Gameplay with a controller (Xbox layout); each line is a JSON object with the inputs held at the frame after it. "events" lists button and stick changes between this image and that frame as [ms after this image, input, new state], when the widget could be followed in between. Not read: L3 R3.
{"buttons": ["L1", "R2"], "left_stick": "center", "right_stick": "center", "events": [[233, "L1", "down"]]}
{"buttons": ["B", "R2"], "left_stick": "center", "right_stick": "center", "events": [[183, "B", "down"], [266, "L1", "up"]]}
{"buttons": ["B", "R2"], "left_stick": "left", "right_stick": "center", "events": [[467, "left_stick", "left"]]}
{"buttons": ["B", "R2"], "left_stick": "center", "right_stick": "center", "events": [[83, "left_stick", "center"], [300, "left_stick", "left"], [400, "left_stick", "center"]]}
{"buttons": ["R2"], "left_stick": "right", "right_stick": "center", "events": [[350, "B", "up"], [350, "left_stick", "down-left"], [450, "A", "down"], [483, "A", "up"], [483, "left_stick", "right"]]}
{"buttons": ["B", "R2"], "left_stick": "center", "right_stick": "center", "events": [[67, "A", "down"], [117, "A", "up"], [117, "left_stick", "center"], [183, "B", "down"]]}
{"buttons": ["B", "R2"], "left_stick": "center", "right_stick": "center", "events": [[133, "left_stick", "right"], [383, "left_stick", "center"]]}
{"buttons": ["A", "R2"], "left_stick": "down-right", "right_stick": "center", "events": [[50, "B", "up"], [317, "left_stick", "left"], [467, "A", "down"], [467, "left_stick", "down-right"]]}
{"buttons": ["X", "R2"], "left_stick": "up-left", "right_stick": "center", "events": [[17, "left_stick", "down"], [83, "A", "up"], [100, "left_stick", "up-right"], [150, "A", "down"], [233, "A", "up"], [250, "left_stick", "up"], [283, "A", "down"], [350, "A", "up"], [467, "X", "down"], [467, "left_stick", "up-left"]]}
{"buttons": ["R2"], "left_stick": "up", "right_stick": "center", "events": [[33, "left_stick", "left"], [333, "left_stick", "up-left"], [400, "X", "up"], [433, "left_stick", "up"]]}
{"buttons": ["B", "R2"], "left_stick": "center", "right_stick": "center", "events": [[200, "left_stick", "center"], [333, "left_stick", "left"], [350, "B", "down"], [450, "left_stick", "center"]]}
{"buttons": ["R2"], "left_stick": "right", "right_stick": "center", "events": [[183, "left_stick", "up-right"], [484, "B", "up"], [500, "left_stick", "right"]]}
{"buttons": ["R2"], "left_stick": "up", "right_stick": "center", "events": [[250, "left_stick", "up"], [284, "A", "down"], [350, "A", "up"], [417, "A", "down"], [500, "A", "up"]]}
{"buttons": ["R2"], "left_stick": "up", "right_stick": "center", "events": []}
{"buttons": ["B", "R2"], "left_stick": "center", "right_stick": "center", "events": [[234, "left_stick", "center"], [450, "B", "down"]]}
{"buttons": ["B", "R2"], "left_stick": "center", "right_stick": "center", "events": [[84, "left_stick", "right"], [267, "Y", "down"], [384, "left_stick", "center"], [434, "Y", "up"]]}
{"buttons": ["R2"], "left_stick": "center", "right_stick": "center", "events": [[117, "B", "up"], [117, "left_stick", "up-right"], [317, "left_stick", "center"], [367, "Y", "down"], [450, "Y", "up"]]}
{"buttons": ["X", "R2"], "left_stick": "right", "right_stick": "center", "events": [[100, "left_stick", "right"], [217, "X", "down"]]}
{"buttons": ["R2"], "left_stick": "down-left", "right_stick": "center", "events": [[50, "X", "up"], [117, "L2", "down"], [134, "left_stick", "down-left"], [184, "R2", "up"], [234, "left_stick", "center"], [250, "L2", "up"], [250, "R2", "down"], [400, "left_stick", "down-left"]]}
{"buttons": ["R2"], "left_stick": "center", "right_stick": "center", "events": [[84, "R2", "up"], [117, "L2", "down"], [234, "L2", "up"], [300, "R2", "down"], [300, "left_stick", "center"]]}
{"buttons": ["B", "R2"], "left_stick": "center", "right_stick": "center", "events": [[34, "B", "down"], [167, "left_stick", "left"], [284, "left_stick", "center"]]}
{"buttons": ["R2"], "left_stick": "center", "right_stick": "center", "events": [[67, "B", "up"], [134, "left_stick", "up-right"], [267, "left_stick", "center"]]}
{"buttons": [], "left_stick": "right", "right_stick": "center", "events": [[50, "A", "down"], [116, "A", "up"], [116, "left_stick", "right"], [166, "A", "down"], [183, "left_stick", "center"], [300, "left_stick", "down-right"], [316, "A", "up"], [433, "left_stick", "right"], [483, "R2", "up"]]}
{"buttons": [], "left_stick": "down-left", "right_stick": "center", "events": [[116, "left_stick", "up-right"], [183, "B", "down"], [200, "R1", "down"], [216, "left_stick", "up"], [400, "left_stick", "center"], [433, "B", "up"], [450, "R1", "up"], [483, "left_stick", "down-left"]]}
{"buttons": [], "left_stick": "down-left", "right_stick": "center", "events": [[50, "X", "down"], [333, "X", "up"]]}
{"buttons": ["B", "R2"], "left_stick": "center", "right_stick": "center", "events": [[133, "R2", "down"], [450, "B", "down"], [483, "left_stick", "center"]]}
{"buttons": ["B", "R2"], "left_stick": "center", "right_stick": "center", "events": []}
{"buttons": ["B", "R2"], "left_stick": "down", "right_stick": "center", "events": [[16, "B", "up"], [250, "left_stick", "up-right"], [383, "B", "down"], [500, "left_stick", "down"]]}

+---+

REQUIREMENT:
Each entry, exactly as written, should be set down once more.

EXERCISE RESPONSE:
Gameplay with a controller (Xbox layout); each line is a JSON object with the inputs held at the frame after it. "events" lists button and stick changes between this image and that frame as [ms after this image, input, new state], when the widget could be followed in between. Not read: L3 R3.
{"buttons": ["L1", "R2"], "left_stick": "center", "right_stick": "center", "events": [[233, "L1", "down"]]}
{"buttons": ["B", "R2"], "left_stick": "center", "right_stick": "center", "events": [[183, "B", "down"], [266, "L1", "up"]]}
{"buttons": ["B", "R2"], "left_stick": "left", "right_stick": "center", "events": [[467, "left_stick", "left"]]}
{"buttons": ["B", "R2"], "left_stick": "center", "right_stick": "center", "events": [[83, "left_stick", "center"], [300, "left_stick", "left"], [400, "left_stick", "center"]]}
{"buttons": ["R2"], "left_stick": "right", "right_stick": "center", "events": [[350, "B", "up"], [350, "left_stick", "down-left"], [450, "A", "down"], [483, "A", "up"], [483, "left_stick", "right"]]}
{"buttons": ["B", "R2"], "left_stick": "center", "right_stick": "center", "events": [[67, "A", "down"], [117, "A", "up"], [117, "left_stick", "center"], [183, "B", "down"]]}
{"buttons": ["B", "R2"], "left_stick": "center", "right_stick": "center", "events": [[133, "left_stick", "right"], [383, "left_stick", "center"]]}
{"buttons": ["A", "R2"], "left_stick": "down-right", "right_stick": "center", "events": [[50, "B", "up"], [317, "left_stick", "left"], [467, "A", "down"], [467, "left_stick", "down-right"]]}
{"buttons": ["X", "R2"], "left_stick": "up-left", "right_stick": "center", "events": [[17, "left_stick", "down"], [83, "A", "up"], [100, "left_stick", "up-right"], [150, "A", "down"], [233, "A", "up"], [250, "left_stick", "up"], [283, "A", "down"], [350, "A", "up"], [467, "X", "down"], [467, "left_stick", "up-left"]]}
{"buttons": ["R2"], "left_stick": "up", "right_stick": "center", "events": [[33, "left_stick", "left"], [333, "left_stick", "up-left"], [400, "X", "up"], [433, "left_stick", "up"]]}
{"buttons": ["B", "R2"], "left_stick": "center", "right_stick": "center", "events": [[200, "left_stick", "center"], [333, "left_stick", "left"], [350, "B", "down"], [450, "left_stick", "center"]]}
{"buttons": ["R2"], "left_stick": "right", "right_stick": "center", "events": [[183, "left_stick", "up-right"], [484, "B", "up"], [500, "left_stick", "right"]]}
{"buttons": ["R2"], "left_stick": "up", "right_stick": "center", "events": [[250, "left_stick", "up"], [284, "A", "down"], [350, "A", "up"], [417, "A", "down"], [500, "A", "up"]]}
{"buttons": ["R2"], "left_stick": "up", "right_stick": "center", "events": []}
{"buttons": ["B", "R2"], "left_stick": "center", "right_stick": "center", "events": [[234, "left_stick", "center"], [450, "B", "down"]]}
{"buttons": ["B", "R2"], "left_stick": "center", "right_stick": "center", "events": [[84, "left_stick", "right"], [267, "Y", "down"], [384, "left_stick", "center"], [434, "Y", "up"]]}
{"buttons": ["R2"], "left_stick": "center", "right_stick": "center", "events": [[117, "B", "up"], [117, "left_stick", "up-right"], [317, "left_stick", "center"], [367, "Y", "down"], [450, "Y", "up"]]}
{"buttons": ["X", "R2"], "left_stick": "right", "right_stick": "center", "events": [[100, "left_stick", "right"], [217, "X", "down"]]}
{"buttons": ["R2"], "left_stick": "down-left", "right_stick": "center", "events": [[50, "X", "up"], [117, "L2", "down"], [134, "left_stick", "down-left"], [184, "R2", "up"], [234, "left_stick", "center"], [250, "L2", "up"], [250, "R2", "down"], [400, "left_stick", "down-left"]]}
{"buttons": ["R2"], "left_stick": "center", "right_stick": "center", "events": [[84, "R2", "up"], [117, "L2", "down"], [234, "L2", "up"], [300, "R2", "down"], [300, "left_stick", "center"]]}
{"buttons": ["B", "R2"], "left_stick": "center", "right_stick": "center", "events": [[34, "B", "down"], [167, "left_stick", "left"], [284, "left_stick", "center"]]}
{"buttons": ["R2"], "left_stick": "center", "right_stick": "center", "events": [[67, "B", "up"], [134, "left_stick", "up-right"], [267, "left_stick", "center"]]}
{"buttons": [], "left_stick": "right", "right_stick": "center", "events": [[50, "A", "down"], [116, "A", "up"], [116, "left_stick", "right"], [166, "A", "down"], [183, "left_stick", "center"], [300, "left_stick", "down-right"], [316, "A", "up"], [433, "left_stick", "right"], [483, "R2", "up"]]}
{"buttons": [], "left_stick": "down-left", "right_stick": "center", "events": [[116, "left_stick", "up-right"], [183, "B", "down"], [200, "R1", "down"], [216, "left_stick", "up"], [400, "left_stick", "center"], [433, "B", "up"], [450, "R1", "up"], [483, "left_stick", "down-left"]]}
{"buttons": [], "left_stick": "down-left", "right_stick": "center", "events": [[50, "X", "down"], [333, "X", "up"]]}
{"buttons": ["B", "R2"], "left_stick": "center", "right_stick": "center", "events": [[133, "R2", "down"], [450, "B", "down"], [483, "left_stick", "center"]]}
{"buttons": ["B", "R2"], "left_stick": "center", "right_stick": "center", "events": []}
{"buttons": ["B", "R2"], "left_stick": "down", "right_stick": "center", "events": [[16, "B", "up"], [250, "left_stick", "up-right"], [383, "B", "down"], [500, "left_stick", "down"]]}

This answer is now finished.